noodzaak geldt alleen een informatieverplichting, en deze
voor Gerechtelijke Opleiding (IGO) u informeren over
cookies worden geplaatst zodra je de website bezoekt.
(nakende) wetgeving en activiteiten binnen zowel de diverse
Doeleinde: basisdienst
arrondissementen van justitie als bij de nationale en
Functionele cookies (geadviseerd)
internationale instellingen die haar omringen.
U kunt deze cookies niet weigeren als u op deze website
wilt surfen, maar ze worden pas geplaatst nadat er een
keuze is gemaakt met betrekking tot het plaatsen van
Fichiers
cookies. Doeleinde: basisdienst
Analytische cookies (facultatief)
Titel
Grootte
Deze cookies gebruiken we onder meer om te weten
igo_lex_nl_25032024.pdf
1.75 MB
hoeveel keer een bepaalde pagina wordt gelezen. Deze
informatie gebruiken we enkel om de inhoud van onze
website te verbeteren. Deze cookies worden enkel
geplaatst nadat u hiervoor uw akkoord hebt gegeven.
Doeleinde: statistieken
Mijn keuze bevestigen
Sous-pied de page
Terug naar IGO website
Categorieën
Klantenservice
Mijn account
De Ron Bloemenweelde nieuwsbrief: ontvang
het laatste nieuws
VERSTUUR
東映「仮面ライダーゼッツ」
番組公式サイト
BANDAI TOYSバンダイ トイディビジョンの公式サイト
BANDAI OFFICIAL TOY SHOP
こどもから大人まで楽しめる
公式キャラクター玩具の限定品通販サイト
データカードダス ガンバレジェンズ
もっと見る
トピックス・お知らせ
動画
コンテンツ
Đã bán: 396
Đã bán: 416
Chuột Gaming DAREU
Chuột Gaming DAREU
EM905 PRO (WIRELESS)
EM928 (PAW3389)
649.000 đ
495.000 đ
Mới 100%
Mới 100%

→ THE TASK
Gather each line from the entries above that contains the string "worden", and copy those lines in full.

→ FINISHED TASK
cookies worden geplaatst zodra je de website bezoekt.
wilt surfen, maar ze worden pas geplaatst nadat er een
website te verbeteren. Deze cookies worden enkel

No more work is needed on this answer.